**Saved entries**
——

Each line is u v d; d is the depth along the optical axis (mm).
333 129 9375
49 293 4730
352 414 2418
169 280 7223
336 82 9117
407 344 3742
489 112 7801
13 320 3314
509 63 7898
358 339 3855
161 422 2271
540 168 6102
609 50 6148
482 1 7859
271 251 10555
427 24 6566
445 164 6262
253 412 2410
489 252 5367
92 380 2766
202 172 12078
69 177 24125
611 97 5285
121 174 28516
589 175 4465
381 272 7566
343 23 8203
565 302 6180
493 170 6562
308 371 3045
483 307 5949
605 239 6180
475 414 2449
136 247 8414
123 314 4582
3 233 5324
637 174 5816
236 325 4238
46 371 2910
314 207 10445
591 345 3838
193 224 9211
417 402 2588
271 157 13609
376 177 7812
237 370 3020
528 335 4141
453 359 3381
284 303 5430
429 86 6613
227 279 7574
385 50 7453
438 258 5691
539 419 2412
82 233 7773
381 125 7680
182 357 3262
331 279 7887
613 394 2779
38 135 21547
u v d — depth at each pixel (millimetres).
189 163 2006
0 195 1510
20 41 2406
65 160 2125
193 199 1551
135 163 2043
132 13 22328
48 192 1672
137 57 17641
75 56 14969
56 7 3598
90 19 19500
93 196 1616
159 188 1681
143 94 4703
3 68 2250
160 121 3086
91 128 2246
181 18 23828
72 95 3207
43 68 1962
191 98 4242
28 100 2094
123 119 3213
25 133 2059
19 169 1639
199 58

——

**Your goal**
Produce only the lines from the line containing "92 380 2766" through the line containing "38 135 21547", inclusive of both, exactly as they stand in the entries above.

**Solution**
92 380 2766
202 172 12078
69 177 24125
611 97 5285
121 174 28516
589 175 4465
381 272 7566
343 23 8203
565 302 6180
493 170 6562
308 371 3045
483 307 5949
605 239 6180
475 414 2449
136 247 8414
123 314 4582
3 233 5324
637 174 5816
236 325 4238
46 371 2910
314 207 10445
591 345 3838
193 224 9211
417 402 2588
271 157 13609
376 177 7812
237 370 3020
528 335 4141
453 359 3381
284 303 5430
429 86 6613
227 279 7574
385 50 7453
438 258 5691
539 419 2412
82 233 7773
381 125 7680
182 357 3262
331 279 7887
613 394 2779
38 135 21547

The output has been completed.